» Directive
Repeat all of the records below word for word, but leave the pictures out.

» Recorded information

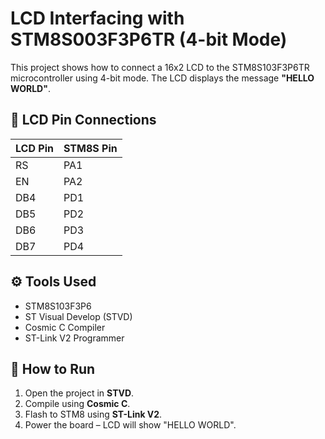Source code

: # LCD Interfacing with STM8S003F3P6TR (4-bit Mode)

This project shows how to connect a 16x2 LCD to the STM8S103F3P6TR microcontroller using 4-bit mode. The LCD displays the message **"HELLO WORLD"**.

## 🔌 LCD Pin Connections

| LCD Pin | STM8S Pin |
|---------|-----------|
| RS      | PA1       |
| EN      | PA2       |
| DB4     | PD1       |
| DB5     | PD2       |
| DB6     | PD3       |
| DB7     | PD4       |

## ⚙️ Tools Used

- STM8S103F3P6
- ST Visual Develop (STVD)
- Cosmic C Compiler
- ST-Link V2 Programmer

## 🚀 How to Run

1. Open the project in **STVD**.
2. Compile using **Cosmic C**.
3. Flash to STM8 using **ST-Link V2**.
4. Power the board – LCD will show "HELLO WORLD".


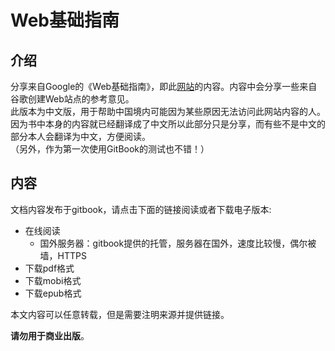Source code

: # Web基础指南

## 介绍

分享来自Google的《Web基础指南》，即此[网站](https://developers.google.com/web/fundamentals/)的内容。内容中会分享一些来自谷歌创建Web站点的参考意见。  
此版本为中文版，用于帮助中国境内可能因为某些原因无法访问此网站内容的人。因为书中本身的内容就已经翻译成了中文所以此部分只是分享，而有些不是中文的部分本人会翻译为中文，方便阅读。  
（另外，作为第一次使用GitBook的测试也不错！）

## 内容

文档内容发布于gitbook，请点击下面的链接阅读或者下载电子版本:

* 在线阅读
  * 国外服务器：gitbook提供的托管，服务器在国外，速度比较慢，偶尔被墙，HTTPS
* 下载pdf格式
* 下载mobi格式
* 下载epub格式

本文内容可以任意转载，但是需要注明来源并提供链接。

**请勿用于商业出版**。

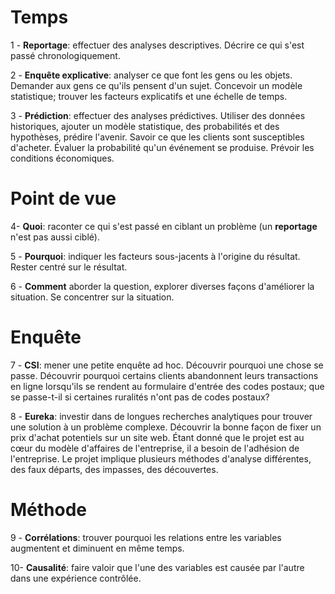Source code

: # Temps

1 - **Reportage**: effectuer des analyses descriptives. Décrire ce qui s'est passé chronologiquement.

2 - **Enquête explicative**: analyser ce que font les gens ou les objets. Demander aux gens ce qu'ils pensent d'un sujet. Concevoir un modèle statistique; trouver les facteurs explicatifs et une échelle de temps.

3 - **Prédiction**: effectuer des analyses prédictives. Utiliser des données historiques, ajouter un modèle statistique, des probabilités et des hypothèses, prédire l'avenir. Savoir ce que les clients sont susceptibles d'acheter. Évaluer la probabilité qu'un événement se produise. Prévoir les conditions économiques. 

# Point de vue

4- **Quoi**: raconter ce qui s'est passé en ciblant un problème (un **reportage** n'est pas aussi ciblé).

5 - **Pourquoi**: indiquer les facteurs sous-jacents à l'origine du résultat. Rester centré sur le résultat.

6 - **Comment** aborder la question, explorer diverses façons d'améliorer la situation. Se concentrer sur la situation.

# Enquête

7 - **CSI**: mener une petite enquête ad hoc. Découvrir pourquoi une chose se passe. Découvrir pourquoi certains clients abandonnent leurs transactions en ligne lorsqu'ils se rendent au formulaire d'entrée des codes postaux; que se passe-t-il si certaines ruralités n'ont pas de codes postaux?

8 - **Eureka**: investir dans de longues recherches analytiques pour trouver une solution à un problème complexe. Découvrir la bonne façon de fixer un prix d'achat potentiels sur un site web. Étant donné que le projet est au cœur du modèle d'affaires de l'entreprise, il a besoin de l'adhésion de l'entreprise. Le projet implique plusieurs méthodes d'analyse différentes, des faux départs, des impasses, des découvertes.

# Méthode

9 - **Corrélations**: trouver pourquoi les relations entre les variables augmentent et diminuent en même temps. 

10- **Causalité**: faire valoir que l'une des variables est causée par l'autre dans une expérience contrôlée.

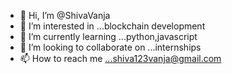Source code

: - 👋 Hi, I’m @ShivaVanja
- 👀 I’m interested in ...blockchain development
- 🌱 I’m currently learning ...python,javascript
- 💞️ I’m looking to collaborate on ...internships
- 📫 How to reach me ...shiva123vanja@gmail.com

<!---
ShivaVanja/ShivaVanja is a ✨ special ✨ repository because its `README.md` (this file) appears on your GitHub profile.
You can click the Preview link to take a look at your changes.
--->
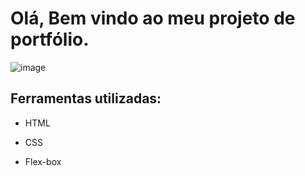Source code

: # Olá, Bem vindo ao meu projeto de portfólio.

![image](https://lh3.googleusercontent.com/L98aSHTD8Mqa6ANFDgPWNT3xRPs5CPdEHFYaJYQLobVIZ5694NoenYiVgKwp31SwuegefaZlsTNsHuBEvAor2XjKnVVKXBHscLz7Bs165j-utP0n9Aorb8mRvemqjabUyxEAeY1rTvjqi91NN0kNRr-RheDqyjceJuaPTHY-YrCxm86GlkIx-SVhMtxAdD1rhkGFnByPjluouYRqztlrz4xVR1c6Q-ruv81y6pbGFl67Xp8PJXroB-RAvhlRdiybwLRve1L-qYv_P7nXF2yzl-0vjPULgmWvGdSZ6SSxxkVg1uCB3zHMrAYkHV5HijRHZ-fB4h0JRjkQTAOK1sTQqVItD5QVoJgt9Lr9zvlWrscatPoWo2drsG1Bo2DI9Dq3gkOtJekSiCtmX9PeaVkK7mlgbSKnAaaCm7kAi8PHWb96OZYR0Bqai4NQDZR6RLnfE5ThVsMnbjBozrsDETWZJXRQrqi12hH6m_K5ZqqKOvbv80XkcRVOdHbzL37V8BNbAQgkCJqxxWYHfkQRiPocu_PN5LgLF3u5p-iG7q6674flVpok5LaJsI8mv284mnsIA5mQfDidBa5g3di57M1sP5wbCHnFCnowKdQyOE5Ulk9gXGqeLw6kn9SC-6TMlNxoPCDi36PP1knvbXtBlauM2xvPNNHwJ-3Va3USNC7RusJcmfx0CSbbfAj8NIyb6UYkVaDuZFa-p6z-czIOKsdrv7adNH8DmWMtjw8ZC9dgPDs-iUoeyMxlRi-YvgbWEfrCBtOr9QP5qwhmnIFzaA9wLAgJiSJo7T_z7pV6kl-fRLFvpXDmlrEyMEWB_nyGUAreJsO55x-bl9Zt5OdGR9AVl9YU1TK9DP1skkJIf7MFQEkIDGX3AbNcWKJ0IuuZkdr9MiPdUb5BEOOHw3TjPq7PsA8crbBy-JM7sgUwtSctiurM8kzmvxw1Z9ApLDp_CVRp-Ufu-W1j9ILeezkFvBasMEosUAPrbXzPk8cvBa-z61ZBl9cypIwjp8c=w1315-h858-s-no?authuser=0)


## Ferramentas utilizadas:

* HTML

* CSS

* Flex-box
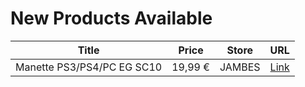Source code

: # New Products Available

| Title | Price | Store | URL |
|---|---|---|---|
| Manette PS3/PS4/PC EG SC10 | 19,99 € | JAMBES | [Link](https://www.cashconverters.be/fr/accessoires-jeux-video/633841-manette-ps3-ps4-pc-eg-sc10.html) |
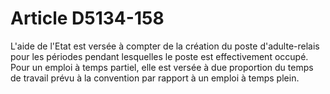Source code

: # Article D5134-158

  
L'aide de l'Etat est versée à compter de la création du poste d'adulte-relais pour les périodes pendant lesquelles le poste est effectivement occupé.   
Pour un emploi à temps partiel, elle est versée à due proportion du temps de travail prévu à la convention par rapport à un emploi à temps plein.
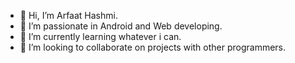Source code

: - 👋 Hi, I’m Arfaat Hashmi. 
- 👀 I’m passionate in Android and Web developing.
- 🌱 I’m currently learning whatever i can.
- 💞️ I’m looking to collaborate on projects with other programmers.
<!---
arfaat28/arfaat28 is a ✨ special ✨ repository because its `README.md` (this file) appears on your GitHub profile.
You can click the Preview link to take a look at your changes.
--->
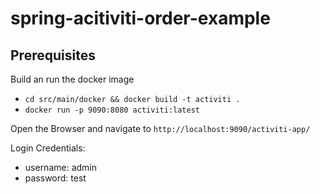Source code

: # spring-acitiviti-order-example

## Prerequisites
Build an run the docker image
* `cd src/main/docker && docker build -t activiti .`
* `docker run -p 9090:8080 activiti:latest`

Open the Browser and navigate to `http://localhost:9090/activiti-app/`

Login Credentials:
* username: admin
* password: test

» Result
Source code

: # LCD Interfacing with STM8S003F3P6TR (4-bit Mode)

This project shows how to connect a 16x2 LCD to the STM8S103F3P6TR microcontroller using 4-bit mode. The LCD displays the message **"HELLO WORLD"**.

## 🔌 LCD Pin Connections

| LCD Pin | STM8S Pin |
|---------|-----------|
| RS      | PA1       |
| EN      | PA2       |
| DB4     | PD1       |
| DB5     | PD2       |
| DB6     | PD3       |
| DB7     | PD4       |

## ⚙️ Tools Used

- STM8S103F3P6
- ST Visual Develop (STVD)
- Cosmic C Compiler
- ST-Link V2 Programmer

## 🚀 How to Run

1. Open the project in **STVD**.
2. Compile using **Cosmic C**.
3. Flash to STM8 using **ST-Link V2**.
4. Power the board – LCD will show "HELLO WORLD".


Source code

: # Web基础指南

## 介绍

分享来自Google的《Web基础指南》，即此[网站](https://developers.google.com/web/fundamentals/)的内容。内容中会分享一些来自谷歌创建Web站点的参考意见。  
此版本为中文版，用于帮助中国境内可能因为某些原因无法访问此网站内容的人。因为书中本身的内容就已经翻译成了中文所以此部分只是分享，而有些不是中文的部分本人会翻译为中文，方便阅读。  
（另外，作为第一次使用GitBook的测试也不错！）

## 内容

文档内容发布于gitbook，请点击下面的链接阅读或者下载电子版本:

* 在线阅读
  * 国外服务器：gitbook提供的托管，服务器在国外，速度比较慢，偶尔被墙，HTTPS
* 下载pdf格式
* 下载mobi格式
* 下载epub格式

本文内容可以任意转载，但是需要注明来源并提供链接。

**请勿用于商业出版**。

Source code

: # Temps

1 - **Reportage**: effectuer des analyses descriptives. Décrire ce qui s'est passé chronologiquement.

2 - **Enquête explicative**: analyser ce que font les gens ou les objets. Demander aux gens ce qu'ils pensent d'un sujet. Concevoir un modèle statistique; trouver les facteurs explicatifs et une échelle de temps.

3 - **Prédiction**: effectuer des analyses prédictives. Utiliser des données historiques, ajouter un modèle statistique, des probabilités et des hypothèses, prédire l'avenir. Savoir ce que les clients sont susceptibles d'acheter. Évaluer la probabilité qu'un événement se produise. Prévoir les conditions économiques. 

# Point de vue

4- **Quoi**: raconter ce qui s'est passé en ciblant un problème (un **reportage** n'est pas aussi ciblé).

5 - **Pourquoi**: indiquer les facteurs sous-jacents à l'origine du résultat. Rester centré sur le résultat.

6 - **Comment** aborder la question, explorer diverses façons d'améliorer la situation. Se concentrer sur la situation.

# Enquête

7 - **CSI**: mener une petite enquête ad hoc. Découvrir pourquoi une chose se passe. Découvrir pourquoi certains clients abandonnent leurs transactions en ligne lorsqu'ils se rendent au formulaire d'entrée des codes postaux; que se passe-t-il si certaines ruralités n'ont pas de codes postaux?

8 - **Eureka**: investir dans de longues recherches analytiques pour trouver une solution à un problème complexe. Découvrir la bonne façon de fixer un prix d'achat potentiels sur un site web. Étant donné que le projet est au cœur du modèle d'affaires de l'entreprise, il a besoin de l'adhésion de l'entreprise. Le projet implique plusieurs méthodes d'analyse différentes, des faux départs, des impasses, des découvertes.

# Méthode

9 - **Corrélations**: trouver pourquoi les relations entre les variables augmentent et diminuent en même temps. 

10- **Causalité**: faire valoir que l'une des variables est causée par l'autre dans une expérience contrôlée.

Source code

: - 👋 Hi, I’m @ShivaVanja
- 👀 I’m interested in ...blockchain development
- 🌱 I’m currently learning ...python,javascript
- 💞️ I’m looking to collaborate on ...internships
- 📫 How to reach me ...shiva123vanja@gmail.com

<!---
ShivaVanja/ShivaVanja is a ✨ special ✨ repository because its `README.md` (this file) appears on your GitHub profile.
You can click the Preview link to take a look at your changes.
--->
Source code

: # Olá, Bem vindo ao meu projeto de portfólio.

![image](https://lh3.googleusercontent.com/L98aSHTD8Mqa6ANFDgPWNT3xRPs5CPdEHFYaJYQLobVIZ5694NoenYiVgKwp31SwuegefaZlsTNsHuBEvAor2XjKnVVKXBHscLz7Bs165j-utP0n9Aorb8mRvemqjabUyxEAeY1rTvjqi91NN0kNRr-RheDqyjceJuaPTHY-YrCxm86GlkIx-SVhMtxAdD1rhkGFnByPjluouYRqztlrz4xVR1c6Q-ruv81y6pbGFl67Xp8PJXroB-RAvhlRdiybwLRve1L-qYv_P7nXF2yzl-0vjPULgmWvGdSZ6SSxxkVg1uCB3zHMrAYkHV5HijRHZ-fB4h0JRjkQTAOK1sTQqVItD5QVoJgt9Lr9zvlWrscatPoWo2drsG1Bo2DI9Dq3gkOtJekSiCtmX9PeaVkK7mlgbSKnAaaCm7kAi8PHWb96OZYR0Bqai4NQDZR6RLnfE5ThVsMnbjBozrsDETWZJXRQrqi12hH6m_K5ZqqKOvbv80XkcRVOdHbzL37V8BNbAQgkCJqxxWYHfkQRiPocu_PN5LgLF3u5p-iG7q6674flVpok5LaJsI8mv284mnsIA5mQfDidBa5g3di57M1sP5wbCHnFCnowKdQyOE5Ulk9gXGqeLw6kn9SC-6TMlNxoPCDi36PP1knvbXtBlauM2xvPNNHwJ-3Va3USNC7RusJcmfx0CSbbfAj8NIyb6UYkVaDuZFa-p6z-czIOKsdrv7adNH8DmWMtjw8ZC9dgPDs-iUoeyMxlRi-YvgbWEfrCBtOr9QP5qwhmnIFzaA9wLAgJiSJo7T_z7pV6kl-fRLFvpXDmlrEyMEWB_nyGUAreJsO55x-bl9Zt5OdGR9AVl9YU1TK9DP1skkJIf7MFQEkIDGX3AbNcWKJ0IuuZkdr9MiPdUb5BEOOHw3TjPq7PsA8crbBy-JM7sgUwtSctiurM8kzmvxw1Z9ApLDp_CVRp-Ufu-W1j9ILeezkFvBasMEosUAPrbXzPk8cvBa-z61ZBl9cypIwjp8c=w1315-h858-s-no?authuser=0)


## Ferramentas utilizadas:

* HTML

* CSS

* Flex-box
Source code

: # New Products Available

| Title | Price | Store | URL |
|---|---|---|---|
| Manette PS3/PS4/PC EG SC10 | 19,99 € | JAMBES | [Link](https://www.cashconverters.be/fr/accessoires-jeux-video/633841-manette-ps3-ps4-pc-eg-sc10.html) |
Source code

: # Article D5134-158

  
L'aide de l'Etat est versée à compter de la création du poste d'adulte-relais pour les périodes pendant lesquelles le poste est effectivement occupé.   
Pour un emploi à temps partiel, elle est versée à due proportion du temps de travail prévu à la convention par rapport à un emploi à temps plein.
Source code

: - 👋 Hi, I’m Arfaat Hashmi. 
- 👀 I’m passionate in Android and Web developing.
- 🌱 I’m currently learning whatever i can.
- 💞️ I’m looking to collaborate on projects with other programmers.
<!---
arfaat28/arfaat28 is a ✨ special ✨ repository because its `README.md` (this file) appears on your GitHub profile.
You can click the Preview link to take a look at your changes.
--->
Source code

: # spring-acitiviti-order-example

## Prerequisites
Build an run the docker image
* `cd src/main/docker && docker build -t activiti .`
* `docker run -p 9090:8080 activiti:latest`

Open the Browser and navigate to `http://localhost:9090/activiti-app/`

Login Credentials:
* username: admin
* password: test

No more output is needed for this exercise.